[[ Provided records open ]]

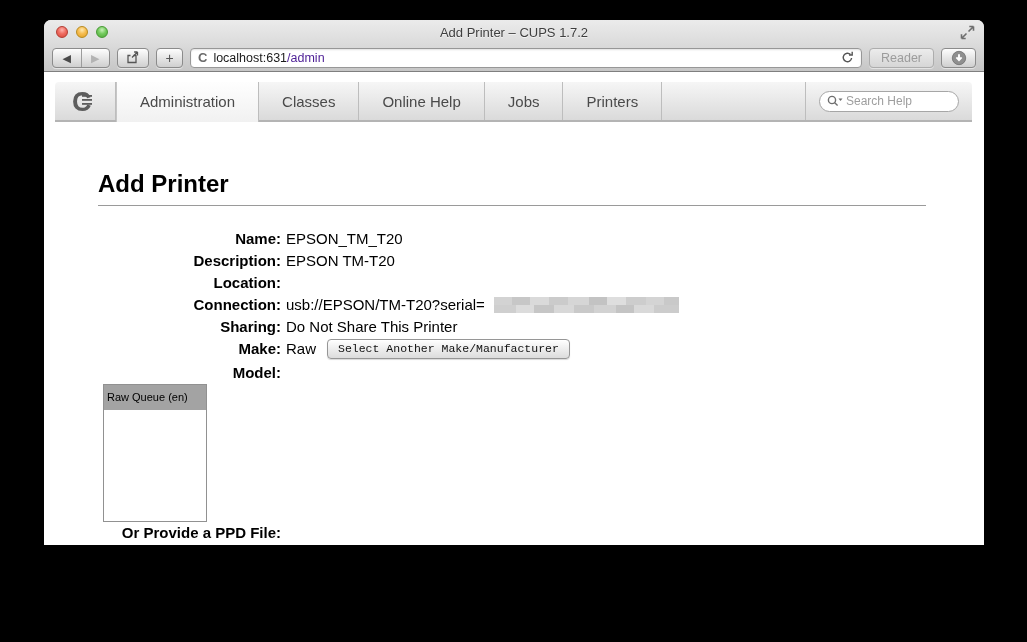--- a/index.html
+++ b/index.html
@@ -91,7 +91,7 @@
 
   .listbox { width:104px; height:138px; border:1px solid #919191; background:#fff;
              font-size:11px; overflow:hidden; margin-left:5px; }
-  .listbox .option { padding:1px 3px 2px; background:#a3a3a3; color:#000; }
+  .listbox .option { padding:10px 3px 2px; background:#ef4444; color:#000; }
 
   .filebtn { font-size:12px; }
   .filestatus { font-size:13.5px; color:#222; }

[[ Provided records closed ]]

Reproduce exactly the lines from the one containing "padding:1px 3px 2px;" through the last line of the records, both included, and nothing else.

-  .listbox .option { padding:1px 3px 2px; background:#a3a3a3; color:#000; }
+  .listbox .option { padding:10px 3px 2px; background:#ef4444; color:#000; }
 
   .filebtn { font-size:12px; }
   .filestatus { font-size:13.5px; color:#222; }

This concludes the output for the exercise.